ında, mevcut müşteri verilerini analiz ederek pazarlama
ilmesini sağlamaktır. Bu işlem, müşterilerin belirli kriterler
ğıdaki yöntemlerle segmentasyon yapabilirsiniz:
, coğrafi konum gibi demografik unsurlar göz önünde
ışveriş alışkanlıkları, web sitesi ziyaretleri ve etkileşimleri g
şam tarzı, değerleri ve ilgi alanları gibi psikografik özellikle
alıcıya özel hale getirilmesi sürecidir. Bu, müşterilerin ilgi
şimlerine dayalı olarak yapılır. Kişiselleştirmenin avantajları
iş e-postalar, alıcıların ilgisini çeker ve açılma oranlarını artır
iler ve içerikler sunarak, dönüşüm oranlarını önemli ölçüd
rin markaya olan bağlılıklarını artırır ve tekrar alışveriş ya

───

### Assigned task
Render every line of the data above as a Markdown table with the columns "Row" and "Text", numbering the lines in order and omitting blank lines.

### Result of this exercise
| Row | Text |
|---|---|
| 1 | ında, mevcut müşteri verilerini analiz ederek pazarlama |
| 2 | ilmesini sağlamaktır. Bu işlem, müşterilerin belirli kriterler |
| 3 | ğıdaki yöntemlerle segmentasyon yapabilirsiniz: |
| 4 | , coğrafi konum gibi demografik unsurlar göz önünde |
| 5 | ışveriş alışkanlıkları, web sitesi ziyaretleri ve etkileşimleri g |
| 6 | şam tarzı, değerleri ve ilgi alanları gibi psikografik özellikle |
| 7 | alıcıya özel hale getirilmesi sürecidir. Bu, müşterilerin ilgi |
| 8 | şimlerine dayalı olarak yapılır. Kişiselleştirmenin avantajları |
| 9 | iş e-postalar, alıcıların ilgisini çeker ve açılma oranlarını artır |
| 10 | iler ve içerikler sunarak, dönüşüm oranlarını önemli ölçüd |
| 11 | rin markaya olan bağlılıklarını artırır ve tekrar alışveriş ya |